======== DATASET ENTRIES ========

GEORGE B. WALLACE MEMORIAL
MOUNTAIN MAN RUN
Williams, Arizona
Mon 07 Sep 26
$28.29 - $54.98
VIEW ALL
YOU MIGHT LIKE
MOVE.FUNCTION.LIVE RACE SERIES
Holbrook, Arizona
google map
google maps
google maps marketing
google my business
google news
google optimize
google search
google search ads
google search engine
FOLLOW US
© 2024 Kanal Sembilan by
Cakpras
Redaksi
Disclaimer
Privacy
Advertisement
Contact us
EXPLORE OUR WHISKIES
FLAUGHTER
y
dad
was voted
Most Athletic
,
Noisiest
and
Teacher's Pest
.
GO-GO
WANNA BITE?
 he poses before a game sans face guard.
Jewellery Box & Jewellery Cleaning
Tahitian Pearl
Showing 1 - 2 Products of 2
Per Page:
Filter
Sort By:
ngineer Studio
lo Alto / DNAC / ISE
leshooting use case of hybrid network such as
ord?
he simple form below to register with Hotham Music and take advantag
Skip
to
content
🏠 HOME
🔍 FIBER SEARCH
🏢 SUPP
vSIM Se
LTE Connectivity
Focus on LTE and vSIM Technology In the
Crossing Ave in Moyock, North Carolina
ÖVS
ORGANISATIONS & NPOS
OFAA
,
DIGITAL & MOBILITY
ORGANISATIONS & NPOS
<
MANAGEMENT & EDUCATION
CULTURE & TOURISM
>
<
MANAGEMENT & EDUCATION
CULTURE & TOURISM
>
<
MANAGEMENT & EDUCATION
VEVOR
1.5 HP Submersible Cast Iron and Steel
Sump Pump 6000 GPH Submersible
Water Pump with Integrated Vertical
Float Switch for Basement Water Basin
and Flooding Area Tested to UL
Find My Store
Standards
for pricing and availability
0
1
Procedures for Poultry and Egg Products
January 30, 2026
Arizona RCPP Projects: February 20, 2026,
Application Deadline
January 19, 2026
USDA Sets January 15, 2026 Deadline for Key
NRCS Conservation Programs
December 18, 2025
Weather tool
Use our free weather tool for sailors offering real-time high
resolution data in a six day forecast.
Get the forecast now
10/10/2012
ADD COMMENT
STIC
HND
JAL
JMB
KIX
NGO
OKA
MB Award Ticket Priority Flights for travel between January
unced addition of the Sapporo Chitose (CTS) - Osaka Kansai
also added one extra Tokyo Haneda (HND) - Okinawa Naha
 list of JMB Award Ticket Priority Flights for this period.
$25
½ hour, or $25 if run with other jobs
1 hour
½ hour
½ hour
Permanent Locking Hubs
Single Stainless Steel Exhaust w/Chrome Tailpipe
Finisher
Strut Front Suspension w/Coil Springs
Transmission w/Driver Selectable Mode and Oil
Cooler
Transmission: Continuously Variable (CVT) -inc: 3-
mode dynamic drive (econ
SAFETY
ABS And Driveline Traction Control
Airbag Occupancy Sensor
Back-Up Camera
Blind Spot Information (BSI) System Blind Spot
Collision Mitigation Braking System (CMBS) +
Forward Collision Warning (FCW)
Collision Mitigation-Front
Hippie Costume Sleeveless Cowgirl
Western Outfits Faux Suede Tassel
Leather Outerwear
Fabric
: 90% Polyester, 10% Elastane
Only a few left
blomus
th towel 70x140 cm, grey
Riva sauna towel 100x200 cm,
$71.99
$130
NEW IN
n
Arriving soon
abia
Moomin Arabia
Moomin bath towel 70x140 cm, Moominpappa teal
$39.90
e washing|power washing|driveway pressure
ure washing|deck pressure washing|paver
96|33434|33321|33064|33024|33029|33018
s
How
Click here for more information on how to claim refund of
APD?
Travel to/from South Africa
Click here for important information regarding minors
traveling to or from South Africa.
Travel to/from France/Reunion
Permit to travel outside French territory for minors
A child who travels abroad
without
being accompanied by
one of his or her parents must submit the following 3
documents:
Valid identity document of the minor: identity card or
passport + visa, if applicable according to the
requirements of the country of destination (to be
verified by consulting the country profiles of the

========

WHAT THE EXERCISE ASKS -> Retype all the records, matching them exactly.

RESPONSE FOR THIS EXERCISE ->
GEORGE B. WALLACE MEMORIAL
MOUNTAIN MAN RUN
Williams, Arizona
Mon 07 Sep 26
$28.29 - $54.98
VIEW ALL
YOU MIGHT LIKE
MOVE.FUNCTION.LIVE RACE SERIES
Holbrook, Arizona
google map
google maps
google maps marketing
google my business
google news
google optimize
google search
google search ads
google search engine
FOLLOW US
© 2024 Kanal Sembilan by
Cakpras
Redaksi
Disclaimer
Privacy
Advertisement
Contact us
EXPLORE OUR WHISKIES
FLAUGHTER
y
dad
was voted
Most Athletic
,
Noisiest
and
Teacher's Pest
.
GO-GO
WANNA BITE?
 he poses before a game sans face guard.
Jewellery Box & Jewellery Cleaning
Tahitian Pearl
Showing 1 - 2 Products of 2
Per Page:
Filter
Sort By:
ngineer Studio
lo Alto / DNAC / ISE
leshooting use case of hybrid network such as
ord?
he simple form below to register with Hotham Music and take advantag
Skip
to
content
🏠 HOME
🔍 FIBER SEARCH
🏢 SUPP
vSIM Se
LTE Connectivity
Focus on LTE and vSIM Technology In the
Crossing Ave in Moyock, North Carolina
ÖVS
ORGANISATIONS & NPOS
OFAA
,
DIGITAL & MOBILITY
ORGANISATIONS & NPOS
<
MANAGEMENT & EDUCATION
CULTURE & TOURISM
>
<
MANAGEMENT & EDUCATION
CULTURE & TOURISM
>
<
MANAGEMENT & EDUCATION
VEVOR
1.5 HP Submersible Cast Iron and Steel
Sump Pump 6000 GPH Submersible
Water Pump with Integrated Vertical
Float Switch for Basement Water Basin
and Flooding Area Tested to UL
Find My Store
Standards
for pricing and availability
0
1
Procedures for Poultry and Egg Products
January 30, 2026
Arizona RCPP Projects: February 20, 2026,
Application Deadline
January 19, 2026
USDA Sets January 15, 2026 Deadline for Key
NRCS Conservation Programs
December 18, 2025
Weather tool
Use our free weather tool for sailors offering real-time high
resolution data in a six day forecast.
Get the forecast now
10/10/2012
ADD COMMENT
STIC
HND
JAL
JMB
KIX
NGO
OKA
MB Award Ticket Priority Flights for travel between January
unced addition of the Sapporo Chitose (CTS) - Osaka Kansai
also added one extra Tokyo Haneda (HND) - Okinawa Naha
 list of JMB Award Ticket Priority Flights for this period.
$25
½ hour, or $25 if run with other jobs
1 hour
½ hour
½ hour
Permanent Locking Hubs
Single Stainless Steel Exhaust w/Chrome Tailpipe
Finisher
Strut Front Suspension w/Coil Springs
Transmission w/Driver Selectable Mode and Oil
Cooler
Transmission: Continuously Variable (CVT) -inc: 3-
mode dynamic drive (econ
SAFETY
ABS And Driveline Traction Control
Airbag Occupancy Sensor
Back-Up Camera
Blind Spot Information (BSI) System Blind Spot
Collision Mitigation Braking System (CMBS) +
Forward Collision Warning (FCW)
Collision Mitigation-Front
Hippie Costume Sleeveless Cowgirl
Western Outfits Faux Suede Tassel
Leather Outerwear
Fabric
: 90% Polyester, 10% Elastane
Only a few left
blomus
th towel 70x140 cm, grey
Riva sauna towel 100x200 cm,
$71.99
$130
NEW IN
n
Arriving soon
abia
Moomin Arabia
Moomin bath towel 70x140 cm, Moominpappa teal
$39.90
e washing|power washing|driveway pressure
ure washing|deck pressure washing|paver
96|33434|33321|33064|33024|33029|33018
s
How
Click here for more information on how to claim refund of
APD?
Travel to/from South Africa
Click here for important information regarding minors
traveling to or from South Africa.
Travel to/from France/Reunion
Permit to travel outside French territory for minors
A child who travels abroad
without
being accompanied by
one of his or her parents must submit the following 3
documents:
Valid identity document of the minor: identity card or
passport + visa, if applicable according to the
requirements of the country of destination (to be
verified by consulting the country profiles of the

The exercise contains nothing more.